# [What this task involves]
Rewrite the entries from the line with "catalogue / barcode: US 978617" to the line with "catalogue / barcode: US 3077795", swapping "collector number" for "specimen number" and changing nothing else. Give only those lines.

_____

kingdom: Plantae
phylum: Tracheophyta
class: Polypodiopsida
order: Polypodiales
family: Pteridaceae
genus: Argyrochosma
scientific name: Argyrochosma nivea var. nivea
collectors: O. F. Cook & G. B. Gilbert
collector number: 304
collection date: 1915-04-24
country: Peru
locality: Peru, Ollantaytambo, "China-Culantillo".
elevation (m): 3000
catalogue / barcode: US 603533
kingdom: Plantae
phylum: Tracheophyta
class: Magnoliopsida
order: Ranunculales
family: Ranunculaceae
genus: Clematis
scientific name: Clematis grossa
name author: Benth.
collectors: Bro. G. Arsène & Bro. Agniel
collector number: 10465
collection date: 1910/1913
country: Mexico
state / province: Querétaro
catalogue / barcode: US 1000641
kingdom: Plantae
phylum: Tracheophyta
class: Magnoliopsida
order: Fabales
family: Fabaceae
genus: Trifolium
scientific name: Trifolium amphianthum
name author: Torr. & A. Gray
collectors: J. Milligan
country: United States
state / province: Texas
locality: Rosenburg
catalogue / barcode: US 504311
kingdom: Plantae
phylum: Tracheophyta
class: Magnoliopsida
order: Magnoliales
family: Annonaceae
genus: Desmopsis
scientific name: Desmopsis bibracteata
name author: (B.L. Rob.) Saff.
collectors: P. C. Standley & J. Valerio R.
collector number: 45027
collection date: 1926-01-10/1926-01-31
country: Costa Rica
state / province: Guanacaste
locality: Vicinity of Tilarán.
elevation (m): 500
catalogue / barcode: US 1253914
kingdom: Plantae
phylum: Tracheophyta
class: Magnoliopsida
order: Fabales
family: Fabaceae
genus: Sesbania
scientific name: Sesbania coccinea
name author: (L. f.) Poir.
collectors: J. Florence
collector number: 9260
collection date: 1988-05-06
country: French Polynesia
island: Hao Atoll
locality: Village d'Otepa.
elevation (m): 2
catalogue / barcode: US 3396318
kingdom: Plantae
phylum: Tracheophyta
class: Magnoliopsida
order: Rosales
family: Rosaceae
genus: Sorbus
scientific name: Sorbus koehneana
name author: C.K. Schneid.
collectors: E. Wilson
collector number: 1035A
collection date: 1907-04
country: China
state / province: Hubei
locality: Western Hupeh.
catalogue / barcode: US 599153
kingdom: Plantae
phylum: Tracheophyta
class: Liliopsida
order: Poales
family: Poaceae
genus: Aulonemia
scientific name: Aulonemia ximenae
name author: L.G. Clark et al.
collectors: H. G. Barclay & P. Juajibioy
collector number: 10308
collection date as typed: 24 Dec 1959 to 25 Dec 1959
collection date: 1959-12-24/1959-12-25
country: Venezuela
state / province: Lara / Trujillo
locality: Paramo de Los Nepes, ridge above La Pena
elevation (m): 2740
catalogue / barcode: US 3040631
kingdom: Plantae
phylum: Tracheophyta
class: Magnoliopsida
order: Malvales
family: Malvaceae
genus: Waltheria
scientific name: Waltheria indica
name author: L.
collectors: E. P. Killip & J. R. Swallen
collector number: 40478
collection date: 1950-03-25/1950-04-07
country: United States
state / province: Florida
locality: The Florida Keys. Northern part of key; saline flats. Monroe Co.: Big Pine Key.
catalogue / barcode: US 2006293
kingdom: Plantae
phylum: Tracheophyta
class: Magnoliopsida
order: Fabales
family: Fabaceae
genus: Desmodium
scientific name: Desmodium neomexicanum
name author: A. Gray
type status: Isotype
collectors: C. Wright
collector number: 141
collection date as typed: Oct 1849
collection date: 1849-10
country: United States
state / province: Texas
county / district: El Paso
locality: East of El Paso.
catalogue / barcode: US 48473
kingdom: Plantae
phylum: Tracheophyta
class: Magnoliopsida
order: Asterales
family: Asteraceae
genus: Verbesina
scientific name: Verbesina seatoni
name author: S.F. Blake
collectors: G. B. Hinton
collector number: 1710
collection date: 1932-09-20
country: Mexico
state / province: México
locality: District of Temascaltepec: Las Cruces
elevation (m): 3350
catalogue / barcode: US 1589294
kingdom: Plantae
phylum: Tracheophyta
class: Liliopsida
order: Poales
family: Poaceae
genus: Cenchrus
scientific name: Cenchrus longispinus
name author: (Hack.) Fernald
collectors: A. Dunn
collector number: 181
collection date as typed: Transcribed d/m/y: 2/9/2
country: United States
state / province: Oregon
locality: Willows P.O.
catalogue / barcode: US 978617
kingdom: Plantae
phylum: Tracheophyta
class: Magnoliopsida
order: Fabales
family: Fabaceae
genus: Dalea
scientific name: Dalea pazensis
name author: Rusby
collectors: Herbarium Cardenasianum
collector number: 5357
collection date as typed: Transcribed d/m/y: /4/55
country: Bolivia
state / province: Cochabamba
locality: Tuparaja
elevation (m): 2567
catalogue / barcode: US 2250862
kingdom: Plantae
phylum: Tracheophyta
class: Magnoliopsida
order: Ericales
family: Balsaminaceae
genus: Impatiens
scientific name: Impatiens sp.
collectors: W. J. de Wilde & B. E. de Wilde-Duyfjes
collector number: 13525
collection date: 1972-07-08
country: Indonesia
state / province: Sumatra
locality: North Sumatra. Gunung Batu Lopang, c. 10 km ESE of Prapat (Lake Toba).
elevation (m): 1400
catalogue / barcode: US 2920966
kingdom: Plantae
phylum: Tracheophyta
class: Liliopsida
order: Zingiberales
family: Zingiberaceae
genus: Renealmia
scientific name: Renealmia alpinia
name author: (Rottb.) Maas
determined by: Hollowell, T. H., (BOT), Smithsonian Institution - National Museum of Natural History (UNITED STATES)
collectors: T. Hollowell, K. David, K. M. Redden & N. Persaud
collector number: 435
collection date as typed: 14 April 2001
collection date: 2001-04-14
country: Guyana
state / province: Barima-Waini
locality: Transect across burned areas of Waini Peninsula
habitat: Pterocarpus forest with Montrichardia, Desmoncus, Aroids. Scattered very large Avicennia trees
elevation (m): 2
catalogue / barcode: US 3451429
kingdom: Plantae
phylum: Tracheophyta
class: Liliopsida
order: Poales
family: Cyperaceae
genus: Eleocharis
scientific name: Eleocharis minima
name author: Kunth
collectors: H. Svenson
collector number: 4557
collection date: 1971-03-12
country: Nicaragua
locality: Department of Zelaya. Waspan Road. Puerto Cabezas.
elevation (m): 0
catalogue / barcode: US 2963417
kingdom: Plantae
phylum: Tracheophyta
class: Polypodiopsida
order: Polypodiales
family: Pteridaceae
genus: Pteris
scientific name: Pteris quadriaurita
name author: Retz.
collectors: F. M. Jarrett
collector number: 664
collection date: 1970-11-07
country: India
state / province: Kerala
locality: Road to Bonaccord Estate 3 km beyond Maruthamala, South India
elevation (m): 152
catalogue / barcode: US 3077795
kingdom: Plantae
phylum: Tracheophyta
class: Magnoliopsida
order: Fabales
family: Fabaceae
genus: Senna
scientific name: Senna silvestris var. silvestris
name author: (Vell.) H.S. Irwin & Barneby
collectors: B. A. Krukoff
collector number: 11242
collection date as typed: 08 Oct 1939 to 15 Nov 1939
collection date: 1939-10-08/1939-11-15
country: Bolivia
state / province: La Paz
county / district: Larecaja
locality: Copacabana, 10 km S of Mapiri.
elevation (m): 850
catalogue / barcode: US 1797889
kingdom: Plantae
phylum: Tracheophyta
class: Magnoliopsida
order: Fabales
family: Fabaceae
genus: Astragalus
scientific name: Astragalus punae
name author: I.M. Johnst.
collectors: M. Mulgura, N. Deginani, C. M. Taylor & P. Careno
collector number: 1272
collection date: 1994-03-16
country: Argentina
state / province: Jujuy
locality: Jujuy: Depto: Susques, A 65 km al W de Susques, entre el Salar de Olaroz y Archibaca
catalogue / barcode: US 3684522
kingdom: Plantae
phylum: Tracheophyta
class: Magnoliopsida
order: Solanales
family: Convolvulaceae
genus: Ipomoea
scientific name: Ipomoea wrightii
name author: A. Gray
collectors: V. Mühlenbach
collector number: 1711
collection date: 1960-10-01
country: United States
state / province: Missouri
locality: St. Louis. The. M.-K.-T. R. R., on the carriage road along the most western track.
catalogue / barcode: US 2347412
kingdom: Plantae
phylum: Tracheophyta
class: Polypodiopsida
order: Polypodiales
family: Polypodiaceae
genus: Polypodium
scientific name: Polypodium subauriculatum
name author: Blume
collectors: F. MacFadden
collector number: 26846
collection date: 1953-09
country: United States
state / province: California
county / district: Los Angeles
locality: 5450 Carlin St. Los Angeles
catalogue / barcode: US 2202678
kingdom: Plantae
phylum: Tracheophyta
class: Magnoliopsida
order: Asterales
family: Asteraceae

_____

# [Finished task]
catalogue / barcode: US 978617
kingdom: Plantae
phylum: Tracheophyta
class: Magnoliopsida
order: Fabales
family: Fabaceae
genus: Dalea
scientific name: Dalea pazensis
name author: Rusby
collectors: Herbarium Cardenasianum
specimen number: 5357
collection date as typed: Transcribed d/m/y: /4/55
country: Bolivia
state / province: Cochabamba
locality: Tuparaja
elevation (m): 2567
catalogue / barcode: US 2250862
kingdom: Plantae
phylum: Tracheophyta
class: Magnoliopsida
order: Ericales
family: Balsaminaceae
genus: Impatiens
scientific name: Impatiens sp.
collectors: W. J. de Wilde & B. E. de Wilde-Duyfjes
specimen number: 13525
collection date: 1972-07-08
country: Indonesia
state / province: Sumatra
locality: North Sumatra. Gunung Batu Lopang, c. 10 km ESE of Prapat (Lake Toba).
elevation (m): 1400
catalogue / barcode: US 2920966
kingdom: Plantae
phylum: Tracheophyta
class: Liliopsida
order: Zingiberales
family: Zingiberaceae
genus: Renealmia
scientific name: Renealmia alpinia
name author: (Rottb.) Maas
determined by: Hollowell, T. H., (BOT), Smithsonian Institution - National Museum of Natural History (UNITED STATES)
collectors: T. Hollowell, K. David, K. M. Redden & N. Persaud
specimen number: 435
collection date as typed: 14 April 2001
collection date: 2001-04-14
country: Guyana
state / province: Barima-Waini
locality: Transect across burned areas of Waini Peninsula
habitat: Pterocarpus forest with Montrichardia, Desmoncus, Aroids. Scattered very large Avicennia trees
elevation (m): 2
catalogue / barcode: US 3451429
kingdom: Plantae
phylum: Tracheophyta
class: Liliopsida
order: Poales
family: Cyperaceae
genus: Eleocharis
scientific name: Eleocharis minima
name author: Kunth
collectors: H. Svenson
specimen number: 4557
collection date: 1971-03-12
country: Nicaragua
locality: Department of Zelaya. Waspan Road. Puerto Cabezas.
elevation (m): 0
catalogue / barcode: US 2963417
kingdom: Plantae
phylum: Tracheophyta
class: Polypodiopsida
order: Polypodiales
family: Pteridaceae
genus: Pteris
scientific name: Pteris quadriaurita
name author: Retz.
collectors: F. M. Jarrett
specimen number: 664
collection date: 1970-11-07
country: India
state / province: Kerala
locality: Road to Bonaccord Estate 3 km beyond Maruthamala, South India
elevation (m): 152
catalogue / barcode: US 3077795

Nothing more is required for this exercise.